Task => Across the entries that follow, count the lines with the string "Seddon" and reply with that count alone.

Data for processing =>
------------------------------------------------------------------------
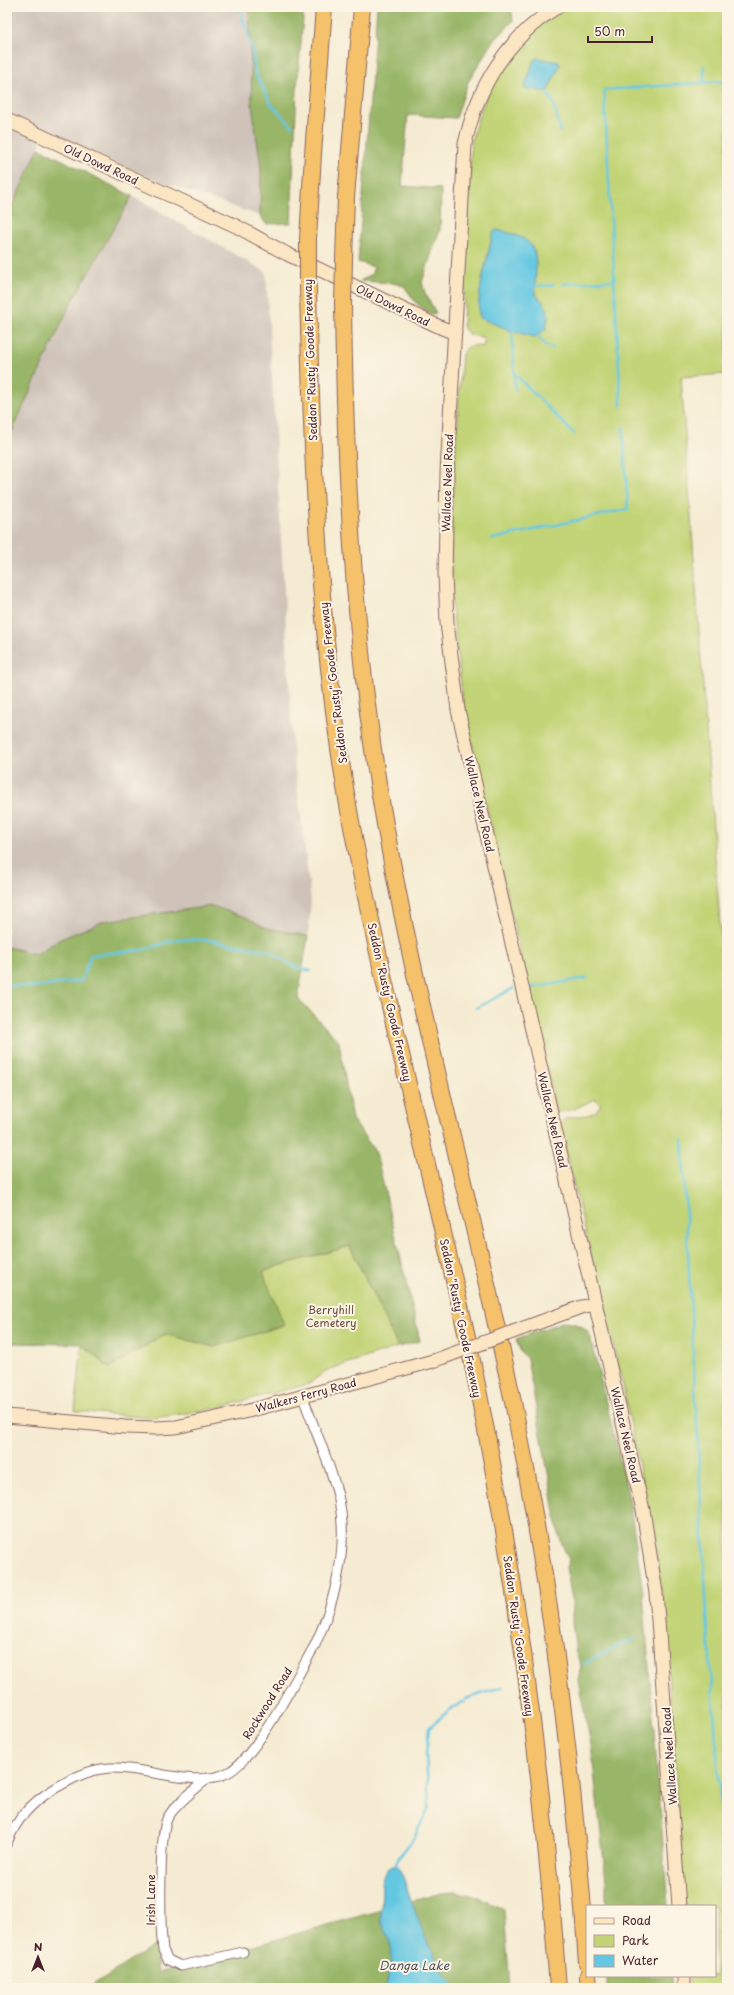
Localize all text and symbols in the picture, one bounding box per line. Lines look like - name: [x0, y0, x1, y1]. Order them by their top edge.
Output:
- scale bar: [588, 18, 652, 44]
- text: 50 m: [594, 22, 625, 40]
- street label: Old Dowd Road: [61, 139, 141, 189]
- street label: Seddon "Rusty" Goode Freeway: [299, 279, 321, 441]
- street label: Old Dowd Road: [353, 280, 433, 330]
- street label: Wallace Neel Road: [437, 434, 457, 532]
- street label: Seddon "Rusty" Goode Freeway: [315, 601, 351, 765]
- street label: Wallace Neel Road: [461, 754, 499, 854]
- street label: Seddon "Rusty" Goode Freeway: [363, 921, 417, 1083]
- street label: Wallace Neel Road: [534, 1070, 572, 1170]
- street label: Seddon "Rusty" Goode Freeway: [436, 1237, 486, 1399]
- park label: Berryhill Cemetery: [305, 1301, 357, 1331]
- street label: Walkers Ferry Road: [254, 1373, 358, 1417]
- street label: Wallace Neel Road: [607, 1385, 645, 1485]
- street label: Seddon "Rusty" Goode Freeway: [499, 1555, 539, 1717]
- street label: Rockwood Road: [238, 1664, 296, 1742]
- street label: Wallace Neel Road: [657, 1706, 681, 1806]
- street label: Irish Lane: [142, 1874, 159, 1926]
- legend: [586, 1905, 716, 1977]
- text: Road: [622, 1911, 651, 1929]
- text: Park: [622, 1931, 649, 1949]
- north arrow: [18, 1937, 58, 1977]
- text: N: [34, 1938, 43, 1955]
- text: Water: [622, 1951, 659, 1969]
- water label: Danga Lake: [379, 1956, 450, 1974]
------------------------------------------------------------------------
The completed task => 5